Read through the listing below and return only the lines containing "linear".
--- START ---
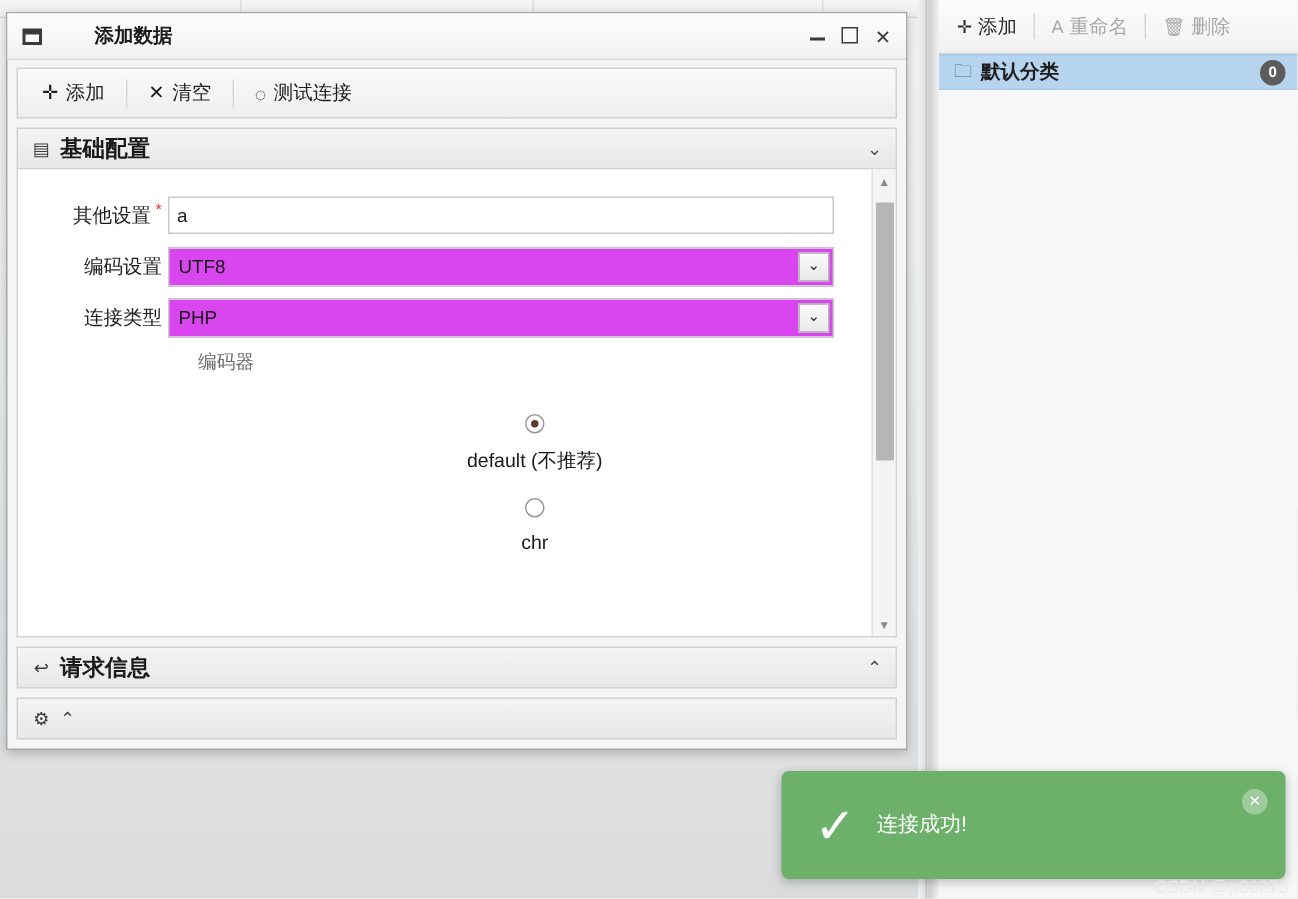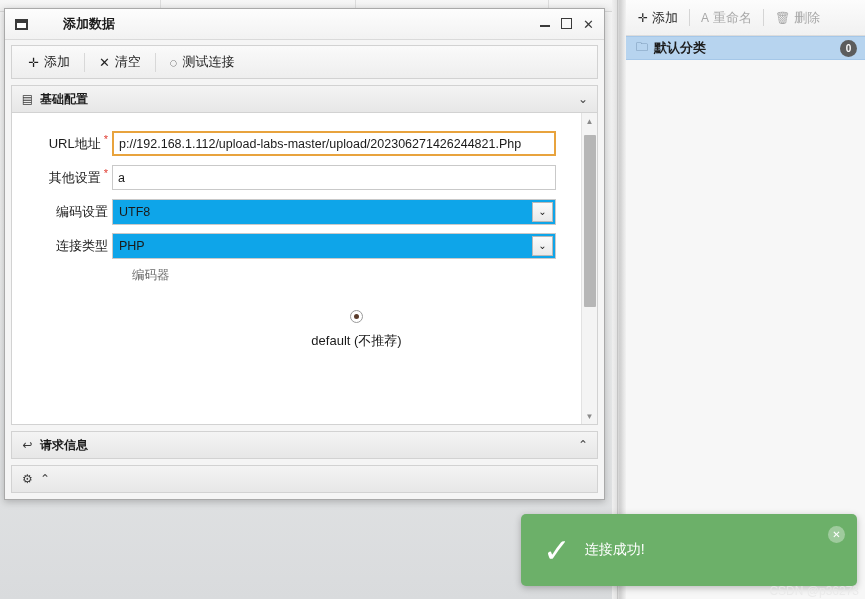--- a/index.html
+++ b/index.html
@@ -109,21 +109,21 @@
   }
   .tb-sep { width: 1px; height: 19px; background: #d8d8d8; margin: 0 4px; }
 
   .section-head {
     height: 28px; margin: 6px 6px 0 6px;
     display: flex; align-items: center;
     background: linear-gradient(180deg, #f4f4f4 0%, #e7e7e7 100%);
     border: 1px solid #d2d2d2;
     padding: 0 9px; gap: 6px; cursor: default;
   }
-  .section-head .sh-label { font-size: 12px; font-weight: bold; color: #1a1a1a; flex: 1; }
+  .section-head .sh-label { font-size: 15px; font-weight: bold; color: #1a1a1a; flex: 1; }
   .section-head .chev { font-size: 12px; color: #4a4a4a; }
   .sh-icon { font-size: 12px; color: #3a3a3a; display:inline-block; width:13px; text-align:center;}
 
   .form-area {
     margin: 0 6px; flex: 1;
     background: #ffffff;
     border: 1px solid #d2d2d2; border-top: none;
     display: flex; overflow: hidden;
     position: relative;
   }
@@ -138,21 +138,21 @@
   .frow .fctl { flex: 1; margin-right: 25px; }
 
   .tinput {
     width: 100%; height: 25px; border: 1px solid #c9c9c9; background: #fff;
     font-size: 12.5px; color: #1a1a1a; padding: 0 5px; outline: none;
     font-family: "Liberation Sans", sans-serif;
   }
   .tinput.focused { border: 2px solid #e8a33d; }
 
   .tselect {
-    width: 100%; height: 26px; border: 1px solid #c9c9c9; background: #0ea5e9;
+    width: 100%; height: 26px; border: 1px solid #c9c9c9; background: #d946ef;
     display: flex; align-items: center; position: relative;
   }
   .tselect .sval { flex: 1; font-size: 12.5px; color: #1a1a1a; padding-left: 6px; }
   .tselect .sarrow {
     width: 21px; height: 20px; margin-right: 2px;
     background: linear-gradient(180deg, #fbfbfb 0%, #e9e9e9 100%);
     border: 1px solid #b9b9b9;
     display: flex; align-items: center; justify-content: center;
     font-size: 10px; color: #222;
   }
@@ -282,24 +282,20 @@
 
   <div class="section-head">
     <span class="sh-icon">▤</span>
     <span class="sh-label">基础配置</span>
     <span class="chev">⌄</span>
   </div>
 
   <div class="form-area">
     <div class="form-inner">
 
-      <div class="frow">
-        <div class="flabel"><span>URL地址</span><span class="req">*</span></div>
-        <div class="fctl"><input class="tinput focused" type="text" value="p://192.168.1.112/upload-labs-master/upload/202306271426244821.Php" style=""></div>
-      </div>
 
       <div class="frow">
         <div class="flabel"><span>其他设置</span><span class="req">*</span></div>
         <div class="fctl"><input class="tinput" type="text" value="a" style=""></div>
       </div>
 
 
       <div class="frow">
         <div class="flabel"><span>编码设置</span></div>
         <div class="fctl">
@@ -319,20 +315,24 @@
           </div>
         </div>
       </div>
 
       <div class="grp-title">编码器</div>
 
       <div class="radio-row">
         <span class="radio checked"></span>
         <span class="rlabel">default (不推荐)</span>
       </div>
+      <div class="radio-row">
+        <span class="radio"></span>
+        <span class="rlabel">chr</span>
+      </div>
     </div>
 
     <div class="vscroll">
       <div class="vs-arrow">▲</div>
       <div class="vs-track">
         <div class="vs-thumb"></div>
       </div>
       <div class="vs-arrow">▼</div>
     </div>
   </div>

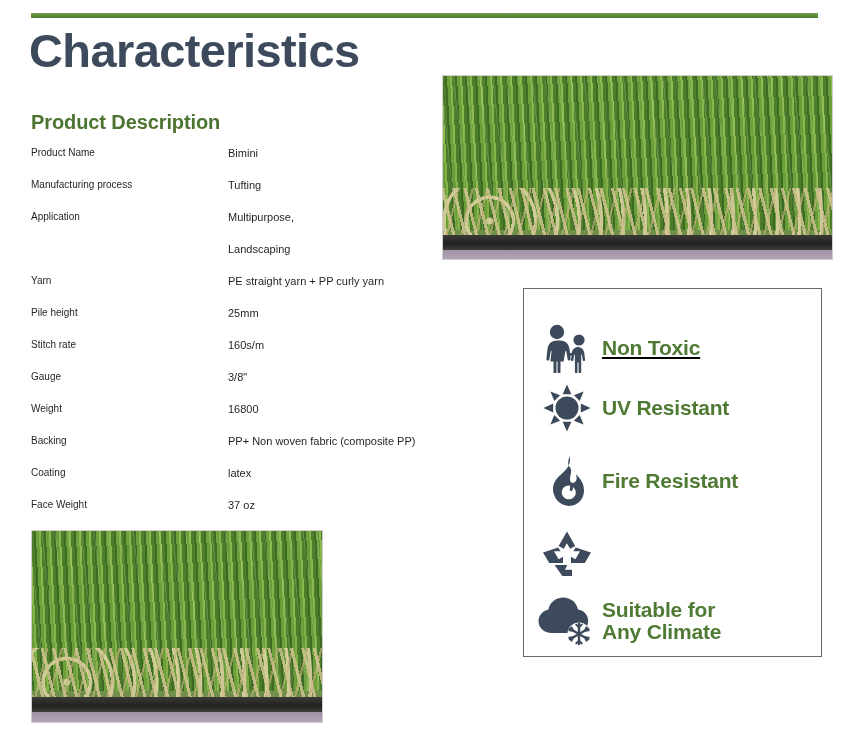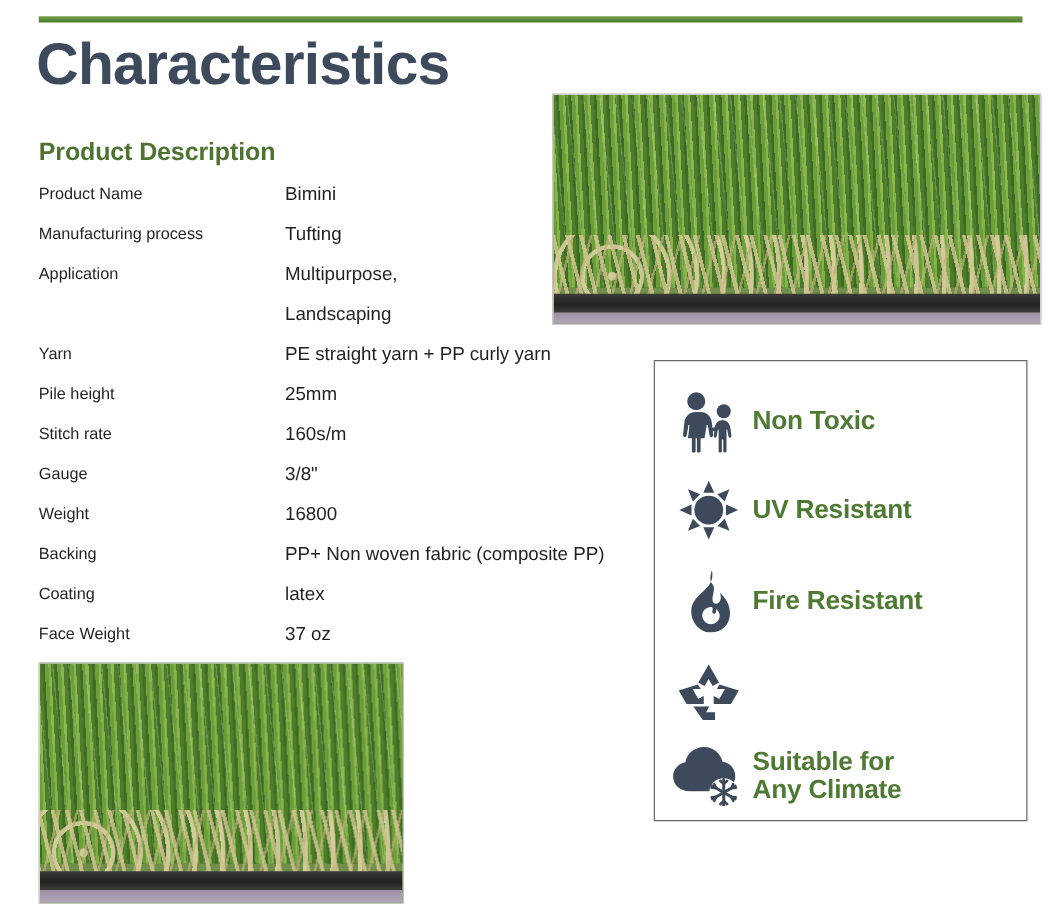--- a/index.html
+++ b/index.html
@@ -63,29 +63,29 @@
     width: 500px;
   }
   .spec-row {
     position: relative;
     height: 32px;
   }
   .spec-label {
     position: absolute;
     left: 0;
     top: 0;
-    font-size: 13px;
+    font-size: 10px;
     color: #231f20;
     white-space: nowrap;
   }
   .spec-value {
     position: absolute;
     left: 197px;
     top: 0;
-    font-size: 15px;
+    font-size: 11px;
     color: #231f20;
     white-space: nowrap;
   }
   .spec-value.cont {
     left: 197px;
   }
 
   
   .turf-photo {
     position: absolute;
@@ -280,21 +280,21 @@
 
   <div class="turf-photo" id="photo-bottom">
     <div class="turf-blades"></div>
     <div class="turf-thatch"></div>
     <div class="turf-backing"></div>
     <div class="turf-base"></div>
   </div>
 
   <div id="features-box">
 
-    <div class="feature-row" style="top:13px;">
+    <div class="feature-row" style="top:24px;text-decoration:underline;">
       <div class="feature-icon">
         <svg width="52" height="50" viewBox="0 0 52 50" fill="#3d4a5b">
           <circle cx="16" cy="9" r="7.2"></circle>
           <path d="M16 17.5c-6 0-9 3.6-9.6 9.2l-1 9.4c-.2 1.7 2.6 2.1 2.9.4l1.5-8.5h.8l-1.2 10.6h3.1v10.3c0 2 3 2 3 0V38.6h1v10.3c0 2 3 2 3 0V38.6h3.1L24.4 28h.8l1.5 8.5c.3 1.7 3.1 1.3 2.9-.4l-1-9.4c-.6-5.6-3.6-9.2-9.6-9.2z"></path>
           <circle cx="38" cy="17" r="5.6"></circle>
           <path d="M38 24c-4.6 0-6.9 2.6-7.3 6.7l-.7 6.2c-.1 1.4 2.1 1.7 2.3.3l1-5.6h.6v17.3c0 1.7 2.6 1.7 2.6 0v-9.3h1.1v9.3c0 1.7 2.6 1.7 2.6 0V31.6h.6l1 5.6c.2 1.4 2.4 1.1 2.3-.3l-.7-6.2c-.5-4.1-2.8-6.7-7.4-6.7z"></path>
           <path d="M27.5 30.5 33 29.2l.6 2.7-5.6 1.3z"></path>
         </svg>
       </div>
       <div class="feature-label">Non Toxic</div>

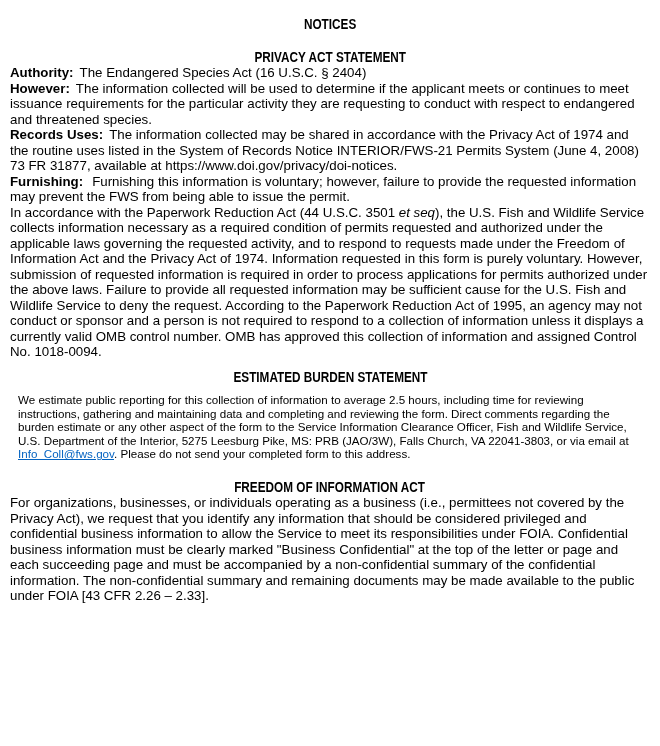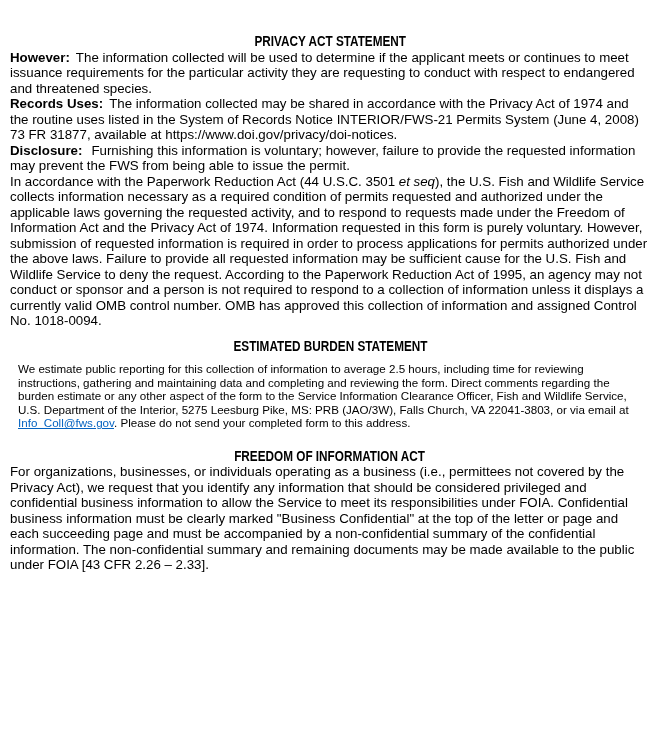--- a/index.html
+++ b/index.html
@@ -56,29 +56,31 @@
   .mt-burdenh   { margin-top: 10px; }
   .mt-burdenp   { margin-top: 11px; }
   .mt-foiah     { margin-top: 19px; }
   .mt-foiap     { margin-top: 15px; }
 </style>
 </head>
 <body>
 
 <div>
 
+  <h1 class="heading"><span class="hc">NOTICES</span></h1>
 
   <h2 class="heading mt-privacy"><span class="hc">PRIVACY ACT STATEMENT</span></h2>
 
+  <p class="body mt-authority"><span class="label">Authority:</span><span>The Endangered Species Act (16 U.S.C. § 2404)</span></p>
 
   <p class="body mt-purpose"><span class="label">However:</span><span>The information collected will be used to determine if the applicant meets or continues to meet issuance requirements for the particular activity they are requesting to conduct with respect to endangered and threatened species.</span></p>
 
   <p class="body mt-routine"><span class="label">Records Uses:</span><span>The information collected may be shared in accordance with the Privacy Act of 1974 and the routine uses listed in the System of Records Notice INTERIOR/FWS-21 Permits System (June 4, 2008) 73 FR 31877, available at https://www.doi.gov/privacy/doi-notices.</span></p>
 
-  <p class="body mt-disclosure"><span class="label-wide">Disclosure:</span><span>Furnishing this information is voluntary; however, failure to provide the requested information may prevent the FWS from being able to issue the permit.</span></p>
+  <p class="body mt-disclosure"><span class="label-wide">Furnishing:</span><span>Furnishing this information is voluntary; however, failure to provide the requested information may prevent the FWS from being able to issue the permit.</span></p>
 
 
   <p class="body mt-paperworkp"><span>In accordance with the Paperwork Reduction Act (44 U.S.C. 3501 </span><em>et seq</em><span>), the U.S. Fish and Wildlife Service collects information necessary as a required condition of permits requested and authorized under the applicable laws governing the requested activity, and to respond to requests made under the Freedom of Information Act and the Privacy Act of 1974.  Information requested in this form is purely voluntary.  However, submission of requested information is required in order to process applications for permits authorized under the above laws.  Failure to provide all requested information may be sufficient cause for the U.S. Fish and Wildlife Service to deny the request.  According to the Paperwork Reduction Act of 1995, an agency may not conduct or sponsor and a person is not required to respond to a collection of information unless it displays a currently valid OMB control number.  OMB has approved this collection of information and assigned Control No. 1018-0094.</span></p>
 
   <h2 class="heading mt-burdenh"><span class="hc">ESTIMATED BURDEN STATEMENT</span></h2>
 
   <p class="small mt-burdenp"><span>We estimate public reporting for this collection of information to average 2.5 hours, including time for reviewing instructions, gathering and maintaining data and completing and reviewing the form.  Direct comments regarding the burden estimate or any other aspect of the form to the Service Information Clearance Officer, Fish and Wildlife Service, U.S. Department of the Interior, 5275 Leesburg Pike, MS: PRB (JAO/3W), Falls Church, VA 22041-3803, or via email at </span><a class="email-link" href="#">Info_Coll@fws.gov</a><span>.  Please do not send your completed form to this address.</span></p>
 
   <h2 class="heading mt-foiah"><span class="hc">FREEDOM OF INFORMATION ACT</span></h2>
--- END ---
--- Result below ---
     background: linear-gradient(180deg, #f4f4f4 0%, #e7e7e7 100%);
     background: linear-gradient(180deg, #fbfbfb 0%, #e9e9e9 100%);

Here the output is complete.